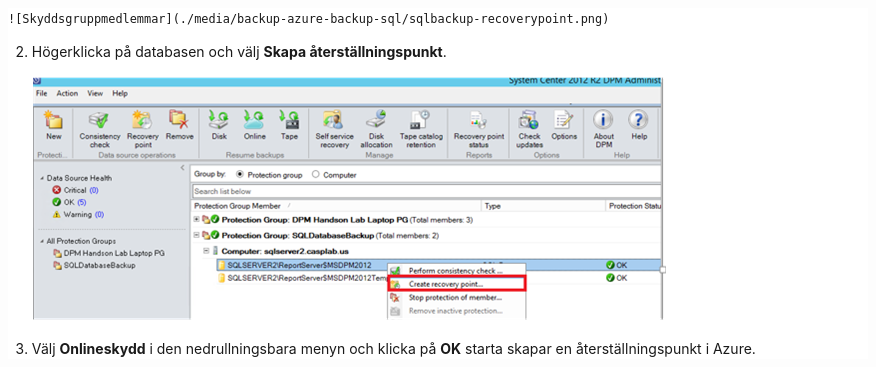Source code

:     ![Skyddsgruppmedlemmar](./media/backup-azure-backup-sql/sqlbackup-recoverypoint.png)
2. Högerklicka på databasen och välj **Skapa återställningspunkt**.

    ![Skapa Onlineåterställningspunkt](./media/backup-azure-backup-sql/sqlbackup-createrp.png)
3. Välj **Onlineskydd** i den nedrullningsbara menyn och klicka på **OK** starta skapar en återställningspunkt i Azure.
++++++++
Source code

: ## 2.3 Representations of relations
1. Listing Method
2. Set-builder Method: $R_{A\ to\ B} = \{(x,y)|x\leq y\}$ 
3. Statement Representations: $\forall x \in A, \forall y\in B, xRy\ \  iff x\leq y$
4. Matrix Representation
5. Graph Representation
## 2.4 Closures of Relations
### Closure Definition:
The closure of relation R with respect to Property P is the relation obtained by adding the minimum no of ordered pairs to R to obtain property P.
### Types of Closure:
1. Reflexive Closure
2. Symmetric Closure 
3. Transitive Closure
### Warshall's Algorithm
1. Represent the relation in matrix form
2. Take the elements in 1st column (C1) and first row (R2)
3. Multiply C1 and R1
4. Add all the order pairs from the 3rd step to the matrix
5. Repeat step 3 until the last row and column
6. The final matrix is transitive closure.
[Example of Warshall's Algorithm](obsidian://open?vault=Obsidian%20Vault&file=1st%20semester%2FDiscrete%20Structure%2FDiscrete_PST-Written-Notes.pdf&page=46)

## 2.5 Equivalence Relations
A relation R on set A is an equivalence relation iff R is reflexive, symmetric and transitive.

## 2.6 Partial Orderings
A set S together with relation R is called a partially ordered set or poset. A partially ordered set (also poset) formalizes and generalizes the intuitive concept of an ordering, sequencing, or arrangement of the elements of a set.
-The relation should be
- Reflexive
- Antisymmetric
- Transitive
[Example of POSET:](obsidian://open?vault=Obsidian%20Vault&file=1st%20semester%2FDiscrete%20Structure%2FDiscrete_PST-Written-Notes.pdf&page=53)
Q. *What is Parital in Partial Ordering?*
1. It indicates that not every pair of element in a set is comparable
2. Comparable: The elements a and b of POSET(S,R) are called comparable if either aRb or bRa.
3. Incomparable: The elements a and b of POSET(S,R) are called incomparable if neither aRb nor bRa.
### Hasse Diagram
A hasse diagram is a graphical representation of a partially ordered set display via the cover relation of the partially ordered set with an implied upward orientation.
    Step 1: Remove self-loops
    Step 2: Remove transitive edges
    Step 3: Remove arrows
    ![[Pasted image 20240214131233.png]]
++++++++
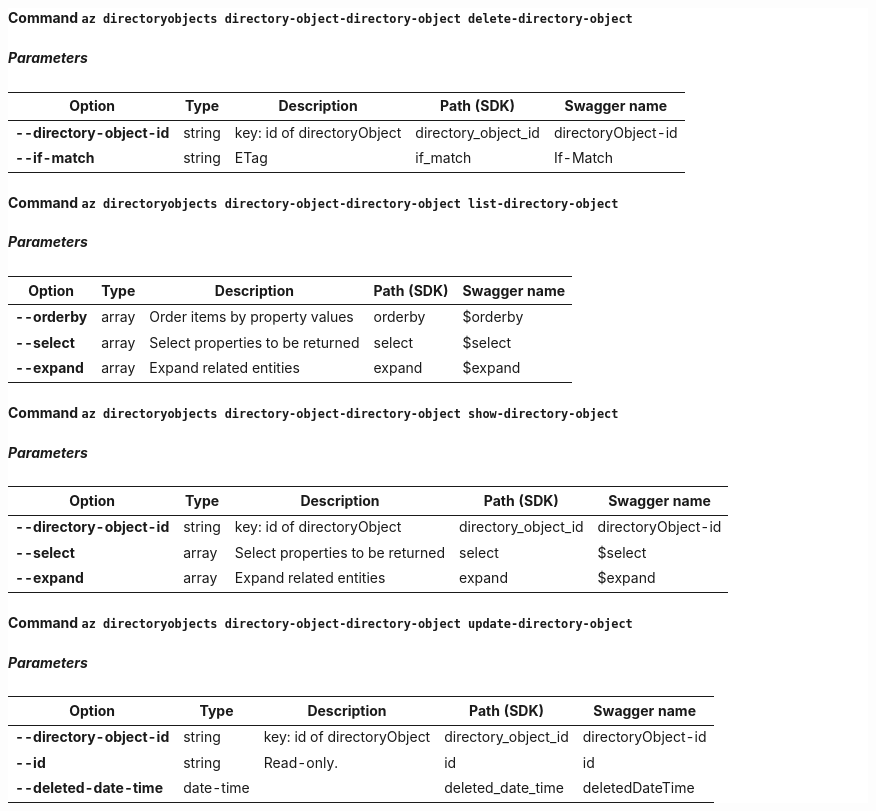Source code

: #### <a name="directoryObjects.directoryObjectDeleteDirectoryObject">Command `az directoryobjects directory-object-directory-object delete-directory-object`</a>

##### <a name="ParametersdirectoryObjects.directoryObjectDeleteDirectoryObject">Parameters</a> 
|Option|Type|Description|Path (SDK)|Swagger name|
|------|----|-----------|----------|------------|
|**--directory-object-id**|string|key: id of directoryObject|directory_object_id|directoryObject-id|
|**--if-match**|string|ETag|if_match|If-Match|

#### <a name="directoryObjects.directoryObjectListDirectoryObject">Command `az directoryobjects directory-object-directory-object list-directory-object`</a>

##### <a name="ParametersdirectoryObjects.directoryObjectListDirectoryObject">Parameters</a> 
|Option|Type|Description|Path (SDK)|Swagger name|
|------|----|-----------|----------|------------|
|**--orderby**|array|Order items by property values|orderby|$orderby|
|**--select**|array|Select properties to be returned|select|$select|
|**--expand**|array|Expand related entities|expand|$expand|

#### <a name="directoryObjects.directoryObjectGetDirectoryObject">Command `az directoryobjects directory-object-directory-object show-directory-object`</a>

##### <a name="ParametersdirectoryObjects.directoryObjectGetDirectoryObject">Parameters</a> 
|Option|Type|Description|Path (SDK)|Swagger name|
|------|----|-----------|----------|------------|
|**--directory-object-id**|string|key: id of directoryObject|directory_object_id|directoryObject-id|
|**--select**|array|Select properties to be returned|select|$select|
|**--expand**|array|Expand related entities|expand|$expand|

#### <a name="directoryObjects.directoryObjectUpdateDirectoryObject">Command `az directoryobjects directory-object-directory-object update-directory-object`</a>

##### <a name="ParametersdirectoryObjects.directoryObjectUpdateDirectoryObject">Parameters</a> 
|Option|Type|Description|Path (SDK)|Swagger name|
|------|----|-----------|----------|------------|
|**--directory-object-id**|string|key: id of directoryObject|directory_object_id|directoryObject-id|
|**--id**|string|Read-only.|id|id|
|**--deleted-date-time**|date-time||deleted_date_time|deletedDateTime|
++++++++
ABOUT THIS TASK: List each line in the rows above that contains the string "page", where uppercase and lowercase count as different.

EXERCISE RESPONSE:
[Example of Warshall's Algorithm](obsidian://open?vault=Obsidian%20Vault&file=1st%20semester%2FDiscrete%20Structure%2FDiscrete_PST-Written-Notes.pdf&page=46)
[Example of POSET:](obsidian://open?vault=Obsidian%20Vault&file=1st%20semester%2FDiscrete%20Structure%2FDiscrete_PST-Written-Notes.pdf&page=53)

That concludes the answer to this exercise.